Fifteen minutes later, a midnight-blue Mercedes SUV pulled to the edge of the clearing and killed its lights. Marcus chambered a round in his automatic pistol, waited a moment, then approached the car cautiously. It was a formality, of course. If the driver or its occupants were FSB and had seen his highly illegal descent, he’d probably be dead already. When the driver’s-side door opened, it wasn’t an FSB agent who stepped out. It was Jenny Morris, bundled up in a navy peacoat and beige scarf, and she had news.
65
WESTERN RUSSIA, 150 MILES FROM THE BELARUSIAN BORDER—26 SEPTEMBER
“Luganov’s plane took off two hours ago,” Morris said as she drove.
“Heading east?” Marcus asked as he sipped the coffee she’d brought him in a travel mug.

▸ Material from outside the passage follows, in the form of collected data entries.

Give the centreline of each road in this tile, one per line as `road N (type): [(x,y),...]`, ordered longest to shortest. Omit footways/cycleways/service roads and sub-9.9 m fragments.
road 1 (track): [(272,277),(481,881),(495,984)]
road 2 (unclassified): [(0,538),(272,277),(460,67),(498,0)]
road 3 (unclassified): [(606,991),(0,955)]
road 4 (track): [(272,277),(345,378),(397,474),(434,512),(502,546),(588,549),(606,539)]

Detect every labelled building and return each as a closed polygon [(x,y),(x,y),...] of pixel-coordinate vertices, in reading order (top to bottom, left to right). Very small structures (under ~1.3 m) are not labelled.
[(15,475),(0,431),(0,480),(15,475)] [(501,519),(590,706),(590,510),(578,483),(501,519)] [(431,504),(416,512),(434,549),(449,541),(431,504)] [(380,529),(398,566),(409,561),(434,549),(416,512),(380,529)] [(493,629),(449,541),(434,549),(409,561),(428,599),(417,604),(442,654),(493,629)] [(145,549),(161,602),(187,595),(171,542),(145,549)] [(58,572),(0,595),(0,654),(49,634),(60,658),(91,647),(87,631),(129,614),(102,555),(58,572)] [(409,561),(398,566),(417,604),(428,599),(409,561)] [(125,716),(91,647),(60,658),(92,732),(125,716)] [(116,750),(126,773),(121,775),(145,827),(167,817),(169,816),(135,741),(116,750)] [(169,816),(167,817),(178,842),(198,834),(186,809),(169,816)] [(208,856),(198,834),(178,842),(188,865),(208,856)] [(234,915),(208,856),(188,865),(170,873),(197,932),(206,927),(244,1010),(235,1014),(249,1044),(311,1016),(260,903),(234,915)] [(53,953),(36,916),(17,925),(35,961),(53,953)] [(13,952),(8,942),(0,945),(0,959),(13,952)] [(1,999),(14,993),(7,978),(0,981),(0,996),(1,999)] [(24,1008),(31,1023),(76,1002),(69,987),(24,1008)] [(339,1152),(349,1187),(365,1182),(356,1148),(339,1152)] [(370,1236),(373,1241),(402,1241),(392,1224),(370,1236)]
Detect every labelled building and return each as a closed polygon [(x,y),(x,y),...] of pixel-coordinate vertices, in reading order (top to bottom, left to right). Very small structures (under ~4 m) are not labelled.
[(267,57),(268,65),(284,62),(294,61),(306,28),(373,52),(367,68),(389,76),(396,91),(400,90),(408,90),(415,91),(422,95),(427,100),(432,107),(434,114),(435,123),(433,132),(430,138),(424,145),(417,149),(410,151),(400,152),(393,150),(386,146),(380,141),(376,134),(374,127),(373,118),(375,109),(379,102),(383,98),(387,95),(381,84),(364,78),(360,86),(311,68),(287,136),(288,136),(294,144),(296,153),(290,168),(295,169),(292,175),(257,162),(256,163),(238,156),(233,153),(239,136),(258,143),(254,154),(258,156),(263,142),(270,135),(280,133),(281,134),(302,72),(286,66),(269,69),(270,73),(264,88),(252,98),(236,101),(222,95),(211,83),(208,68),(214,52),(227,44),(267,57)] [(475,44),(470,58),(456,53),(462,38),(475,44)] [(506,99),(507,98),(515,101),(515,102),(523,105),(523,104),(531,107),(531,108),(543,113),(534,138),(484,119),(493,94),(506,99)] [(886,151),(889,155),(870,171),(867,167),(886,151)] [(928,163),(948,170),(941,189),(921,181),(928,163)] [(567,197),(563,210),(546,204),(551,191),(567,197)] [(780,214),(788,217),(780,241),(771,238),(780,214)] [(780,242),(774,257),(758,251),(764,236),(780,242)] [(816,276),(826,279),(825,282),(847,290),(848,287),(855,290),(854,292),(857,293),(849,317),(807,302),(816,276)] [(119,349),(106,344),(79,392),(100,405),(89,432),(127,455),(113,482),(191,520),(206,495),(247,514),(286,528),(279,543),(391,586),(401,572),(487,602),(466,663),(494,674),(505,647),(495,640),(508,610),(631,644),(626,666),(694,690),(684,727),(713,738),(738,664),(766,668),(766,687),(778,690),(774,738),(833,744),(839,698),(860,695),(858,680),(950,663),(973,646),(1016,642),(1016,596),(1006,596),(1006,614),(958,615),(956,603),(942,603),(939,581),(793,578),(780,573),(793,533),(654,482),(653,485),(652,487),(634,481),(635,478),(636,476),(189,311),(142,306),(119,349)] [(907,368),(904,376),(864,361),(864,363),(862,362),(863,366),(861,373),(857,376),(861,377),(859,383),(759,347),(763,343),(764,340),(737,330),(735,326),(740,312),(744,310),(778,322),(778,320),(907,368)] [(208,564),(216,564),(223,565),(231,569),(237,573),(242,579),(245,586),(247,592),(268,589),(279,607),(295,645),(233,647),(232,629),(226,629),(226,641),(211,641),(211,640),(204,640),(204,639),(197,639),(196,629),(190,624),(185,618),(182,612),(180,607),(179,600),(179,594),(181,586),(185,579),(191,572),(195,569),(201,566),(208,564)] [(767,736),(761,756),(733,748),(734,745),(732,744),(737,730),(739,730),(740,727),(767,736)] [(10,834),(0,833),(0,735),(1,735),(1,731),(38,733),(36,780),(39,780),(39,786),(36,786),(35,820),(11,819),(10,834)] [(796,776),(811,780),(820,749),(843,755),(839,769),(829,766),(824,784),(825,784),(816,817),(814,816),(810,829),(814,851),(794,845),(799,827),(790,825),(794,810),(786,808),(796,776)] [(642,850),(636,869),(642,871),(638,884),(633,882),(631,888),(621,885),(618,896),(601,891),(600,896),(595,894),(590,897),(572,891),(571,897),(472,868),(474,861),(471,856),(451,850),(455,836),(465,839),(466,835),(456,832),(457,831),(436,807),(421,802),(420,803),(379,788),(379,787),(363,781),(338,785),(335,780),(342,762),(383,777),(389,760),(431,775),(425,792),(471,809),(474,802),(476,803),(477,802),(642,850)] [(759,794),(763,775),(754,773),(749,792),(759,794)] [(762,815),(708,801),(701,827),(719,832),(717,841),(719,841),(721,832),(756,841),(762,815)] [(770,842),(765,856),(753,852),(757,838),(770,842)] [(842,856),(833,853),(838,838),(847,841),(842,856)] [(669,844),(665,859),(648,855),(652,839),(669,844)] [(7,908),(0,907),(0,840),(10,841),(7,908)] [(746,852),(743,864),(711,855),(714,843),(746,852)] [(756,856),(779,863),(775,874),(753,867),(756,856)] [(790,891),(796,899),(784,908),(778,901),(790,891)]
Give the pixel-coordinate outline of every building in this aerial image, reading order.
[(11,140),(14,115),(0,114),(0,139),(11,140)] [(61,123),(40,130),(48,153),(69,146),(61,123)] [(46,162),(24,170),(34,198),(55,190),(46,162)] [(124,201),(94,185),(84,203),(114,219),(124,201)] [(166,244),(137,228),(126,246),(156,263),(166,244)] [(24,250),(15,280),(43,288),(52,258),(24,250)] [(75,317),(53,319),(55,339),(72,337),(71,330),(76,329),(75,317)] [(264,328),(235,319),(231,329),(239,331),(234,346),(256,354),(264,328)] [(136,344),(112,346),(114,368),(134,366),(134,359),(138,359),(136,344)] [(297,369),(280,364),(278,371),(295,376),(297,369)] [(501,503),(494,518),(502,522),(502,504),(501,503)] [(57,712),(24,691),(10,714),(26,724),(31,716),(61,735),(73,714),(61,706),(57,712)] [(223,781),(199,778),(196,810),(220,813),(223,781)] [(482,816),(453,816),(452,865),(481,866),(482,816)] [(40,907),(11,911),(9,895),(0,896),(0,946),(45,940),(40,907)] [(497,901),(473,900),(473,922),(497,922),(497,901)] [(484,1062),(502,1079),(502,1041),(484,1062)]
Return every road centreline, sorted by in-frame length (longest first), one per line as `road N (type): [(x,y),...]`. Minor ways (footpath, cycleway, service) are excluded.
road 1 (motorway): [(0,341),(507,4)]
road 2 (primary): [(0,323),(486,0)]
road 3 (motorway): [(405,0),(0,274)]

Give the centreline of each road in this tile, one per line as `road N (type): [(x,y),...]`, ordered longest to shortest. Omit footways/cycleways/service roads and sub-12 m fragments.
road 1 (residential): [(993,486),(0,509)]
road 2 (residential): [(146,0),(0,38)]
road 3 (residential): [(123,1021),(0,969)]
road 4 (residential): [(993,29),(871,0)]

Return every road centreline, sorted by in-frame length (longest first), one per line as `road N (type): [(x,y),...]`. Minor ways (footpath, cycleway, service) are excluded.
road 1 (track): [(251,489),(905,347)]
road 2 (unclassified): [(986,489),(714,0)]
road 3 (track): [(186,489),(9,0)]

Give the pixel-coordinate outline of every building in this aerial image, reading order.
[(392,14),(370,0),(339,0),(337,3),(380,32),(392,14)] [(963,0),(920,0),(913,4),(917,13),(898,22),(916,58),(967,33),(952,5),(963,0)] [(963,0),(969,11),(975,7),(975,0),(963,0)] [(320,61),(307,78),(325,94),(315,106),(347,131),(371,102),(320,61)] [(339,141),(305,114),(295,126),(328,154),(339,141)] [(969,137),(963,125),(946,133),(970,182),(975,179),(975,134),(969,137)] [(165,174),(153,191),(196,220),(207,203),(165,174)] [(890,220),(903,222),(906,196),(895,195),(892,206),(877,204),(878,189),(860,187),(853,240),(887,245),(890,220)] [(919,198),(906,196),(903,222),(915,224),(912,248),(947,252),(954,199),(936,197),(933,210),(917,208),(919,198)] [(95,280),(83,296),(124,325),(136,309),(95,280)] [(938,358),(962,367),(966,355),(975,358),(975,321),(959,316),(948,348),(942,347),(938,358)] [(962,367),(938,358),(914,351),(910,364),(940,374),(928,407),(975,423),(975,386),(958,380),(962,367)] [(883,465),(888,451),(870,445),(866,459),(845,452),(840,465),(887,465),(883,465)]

“Heading east. Pyongyang.”
“Check,” he said, nearly burning his tongue and deciding to wait until the coffee cooled a bit. “What else have you got?”
“Quite a bit,” she said. “NSA has intercepts of communications between various Russian base commanders and logistics officers giving orders that match almost precisely some of the written orders the Raven provided.”
“The Raven?”
“That’s the code name the Agency gave your mole.”
“Randomly generated?”
“Not exactly,” Morris conceded. “When I sent back the eyes-only cable to the director with my write-up of your report, I gave your guy that moniker. Guess it stuck.”
“So why the Raven?”
“Does it matter?” she asked.
“Don’t we have like a two-and-a-half-hour drive to the safe house?”
“Yeah.”
“Then I guess we have plenty of time, Agent Morris, don’t we?”
After bouncing around over some rocky terrain, they turned onto a real road, and the ride smoothed out. Morris glanced at him and smiled. “I guess we do,” she said. “But call me Jenny, okay?”
“Jenny—got it. So why the Raven?”
“It’s a biblical reference, actually,” she said, “but don’t tell anyone at Langley. They probably think it has something to do with Edgar Allan Poe.”